In modern times, the military parade is widely held in countries all over the world. The Soviet Union will parade on the day of the October Revolution, and the United States, France, Britain, Germany, India and other countries also hold military parades in appropriate celebrations. China held major military parades on the founding day of new China, the 35th anniversary and the 50th anniversary.

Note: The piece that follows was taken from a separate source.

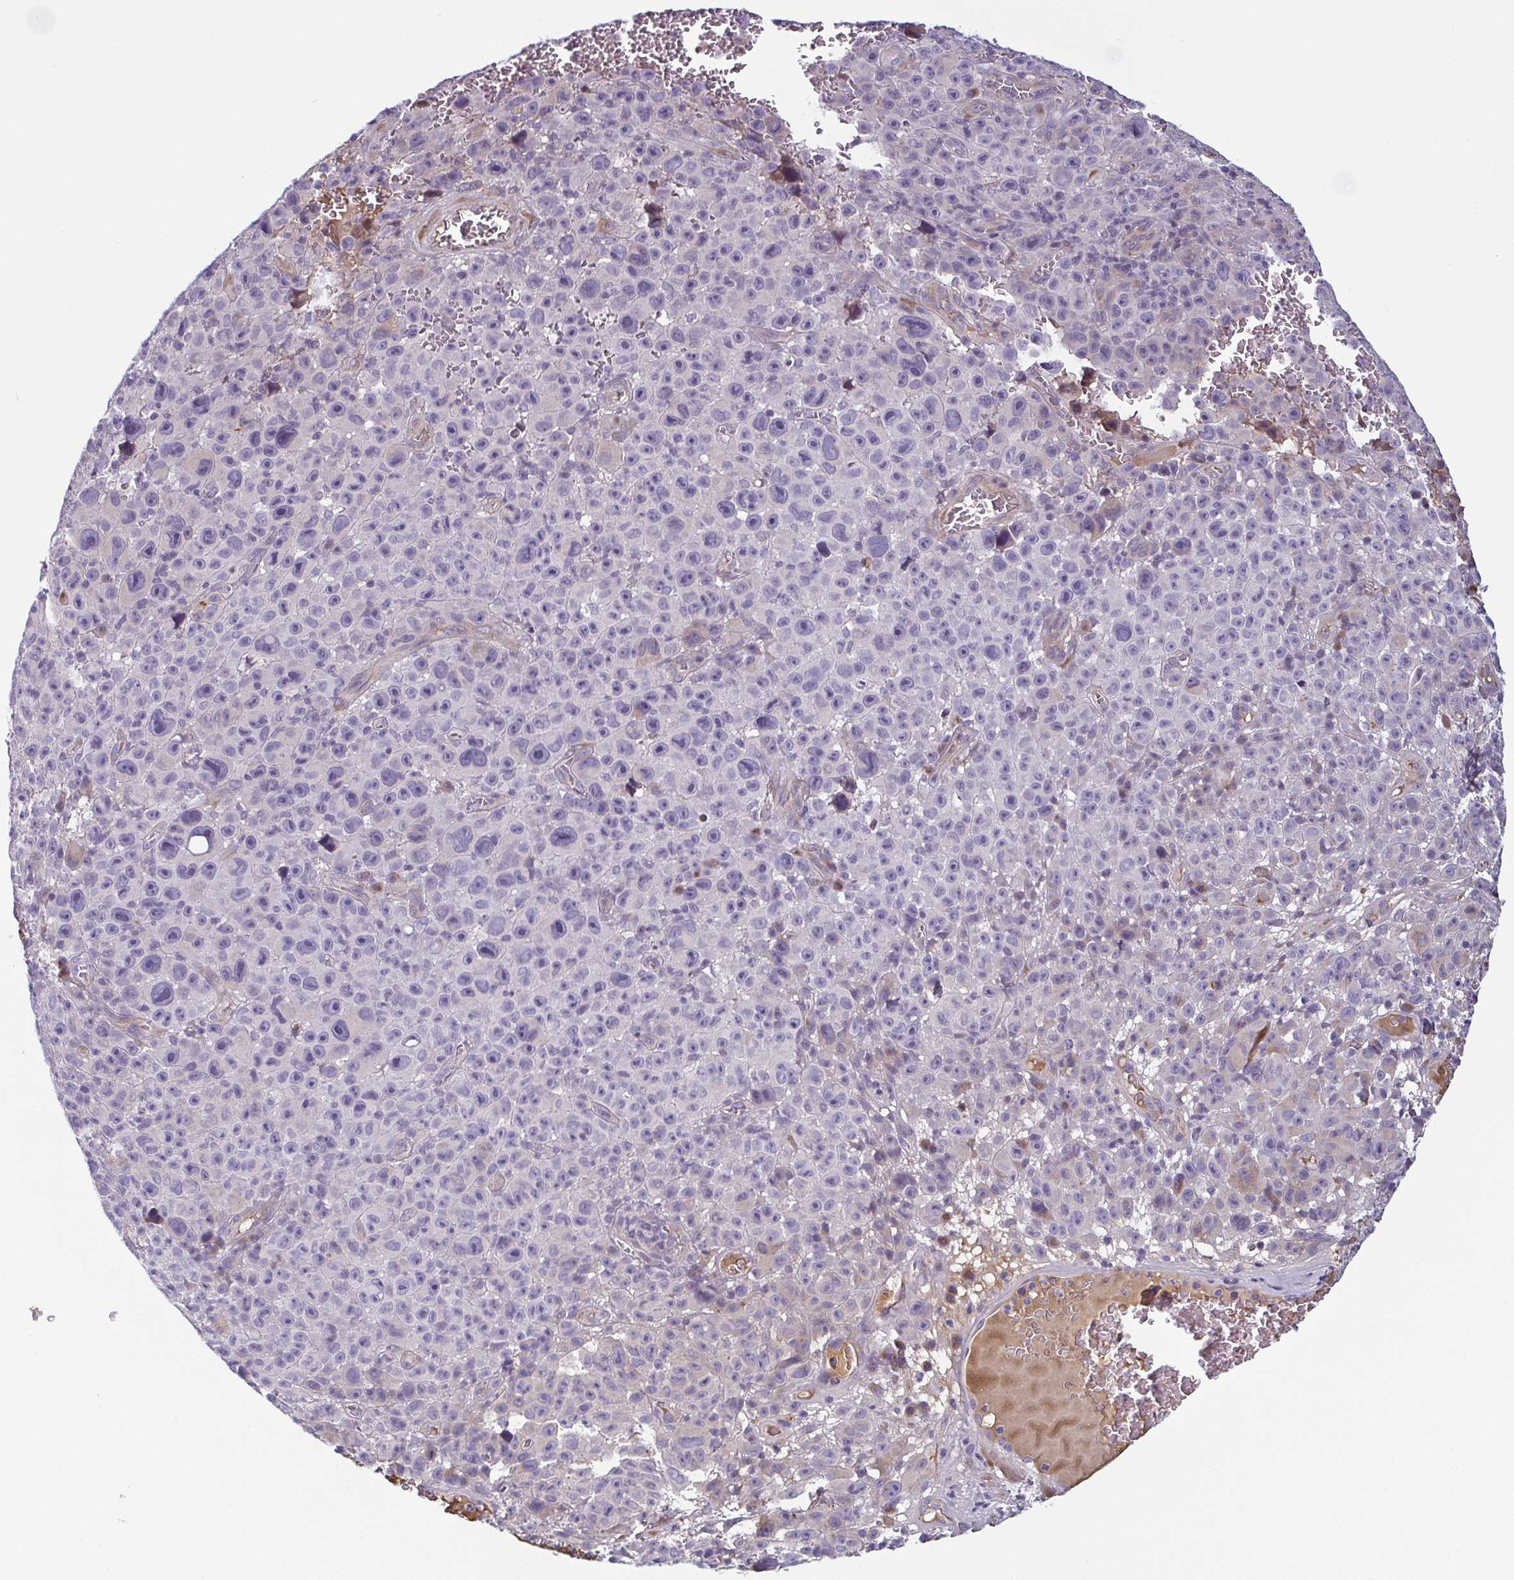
{"staining": {"intensity": "negative", "quantity": "none", "location": "none"}, "tissue": "melanoma", "cell_type": "Tumor cells", "image_type": "cancer", "snomed": [{"axis": "morphology", "description": "Malignant melanoma, NOS"}, {"axis": "topography", "description": "Skin"}], "caption": "Histopathology image shows no protein staining in tumor cells of melanoma tissue.", "gene": "ECM1", "patient": {"sex": "female", "age": 82}}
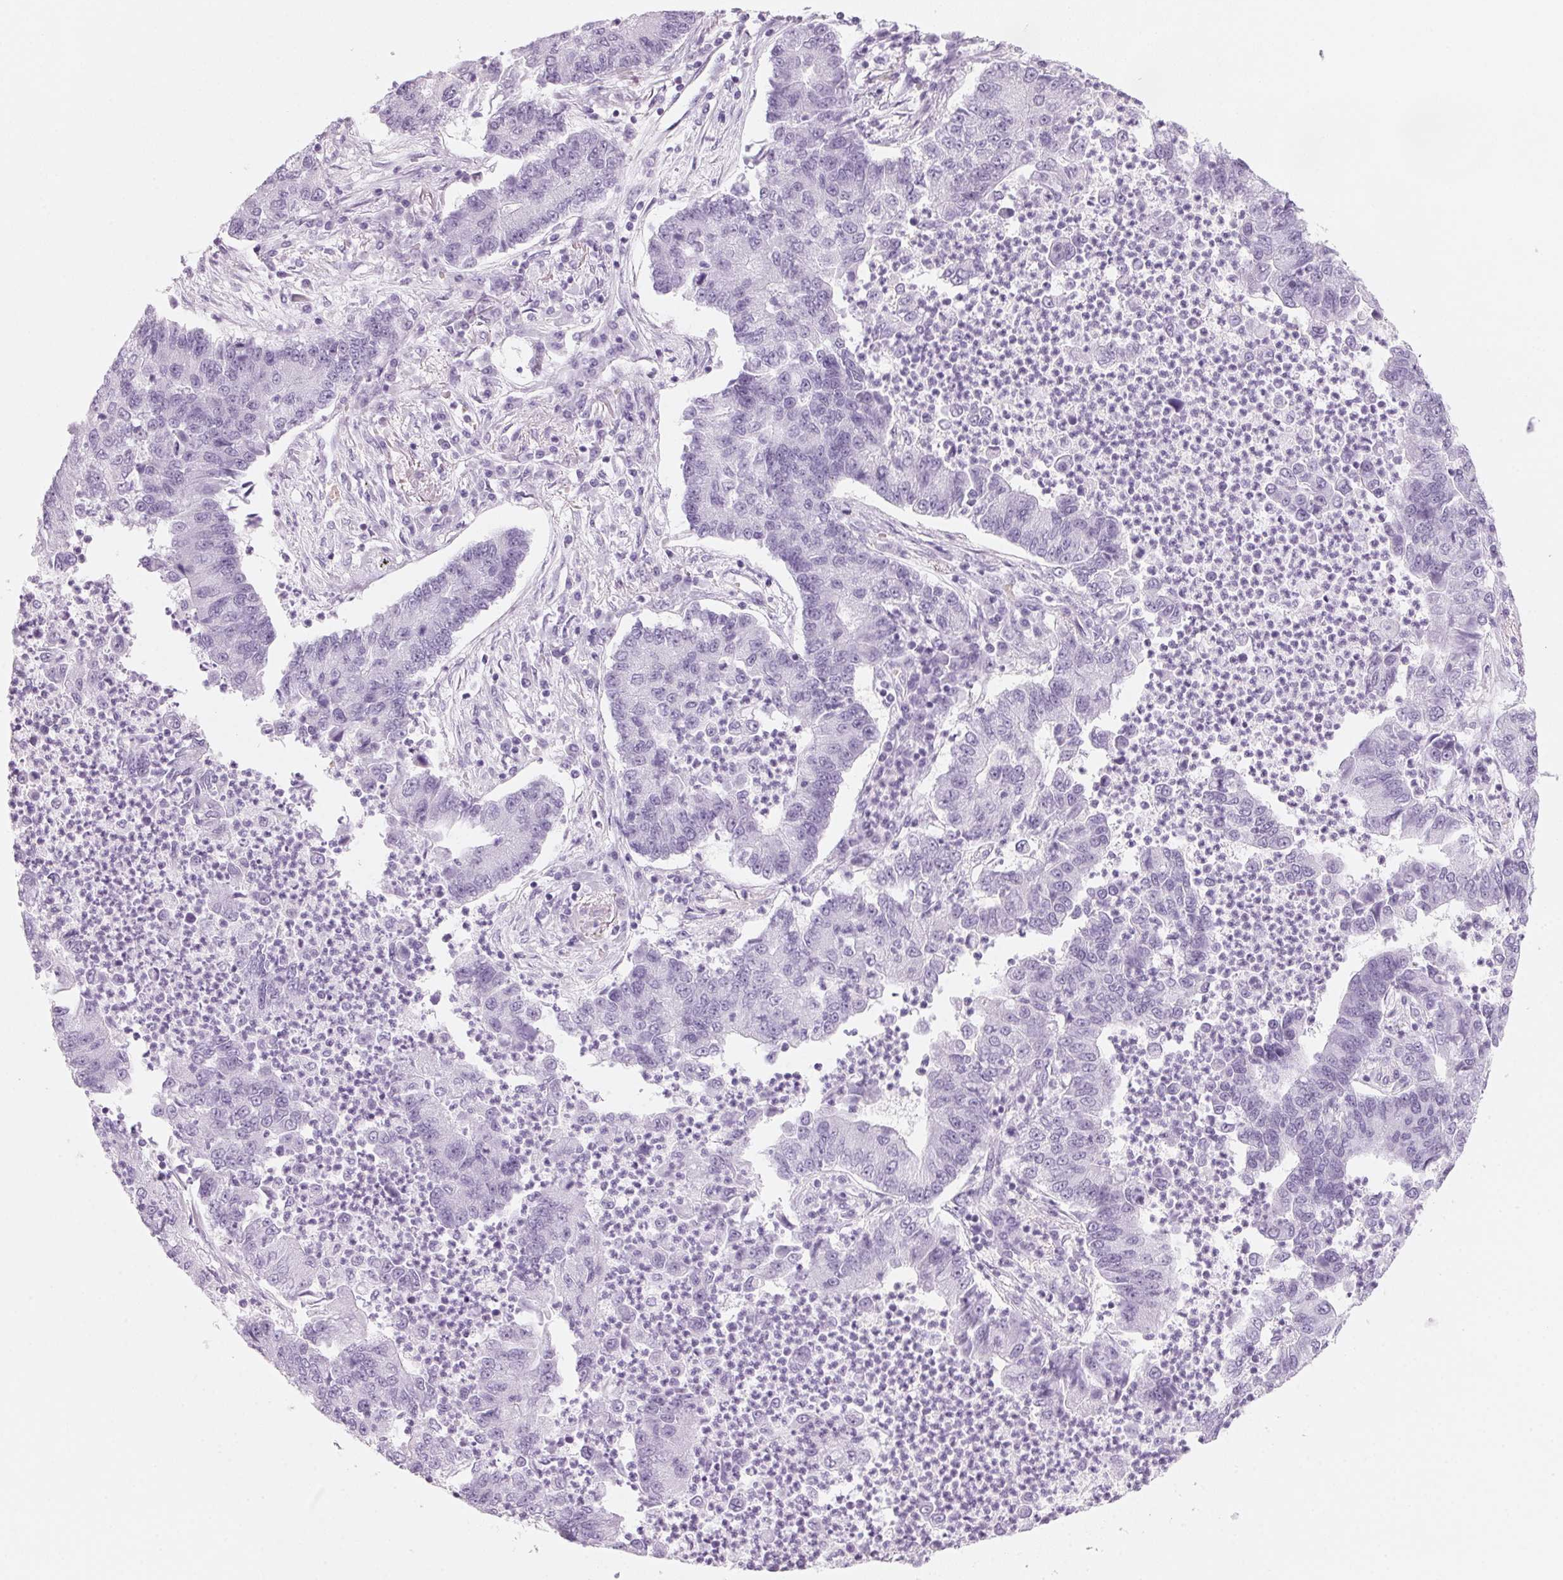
{"staining": {"intensity": "negative", "quantity": "none", "location": "none"}, "tissue": "lung cancer", "cell_type": "Tumor cells", "image_type": "cancer", "snomed": [{"axis": "morphology", "description": "Adenocarcinoma, NOS"}, {"axis": "topography", "description": "Lung"}], "caption": "Histopathology image shows no protein positivity in tumor cells of adenocarcinoma (lung) tissue. Nuclei are stained in blue.", "gene": "DNTTIP2", "patient": {"sex": "female", "age": 57}}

There is no doubt that the modern military parade has multiple meanings. It is not only a celebration of the victory of the revolution, but also to awaken the memory of the people, tell people not to forget history, enhance their sense of hardship, carry forward the spirit of patriotism and nationalism, and continue to carry forward the spirit of unity and sacrifice in the face of new military threats and difficulties. At the same time, it is also a comprehensive display of national defense strength and morale of officers and soldiers. Externally, it tells the world that a country with a strong army cannot be invaded by anyone; Internally, it tells the people that with such a powerful army and such advanced weapons and equipment, the sovereign territory of the motherland is safe and stable. More importantly, the overwhelming, indomitable and courageous trend formed during the military parade has made people experience the shock and baptism of their souls, so as to build more confidence, maintain fighting spirit, actively forge ahead, and build their own country and nation stronger and stronger.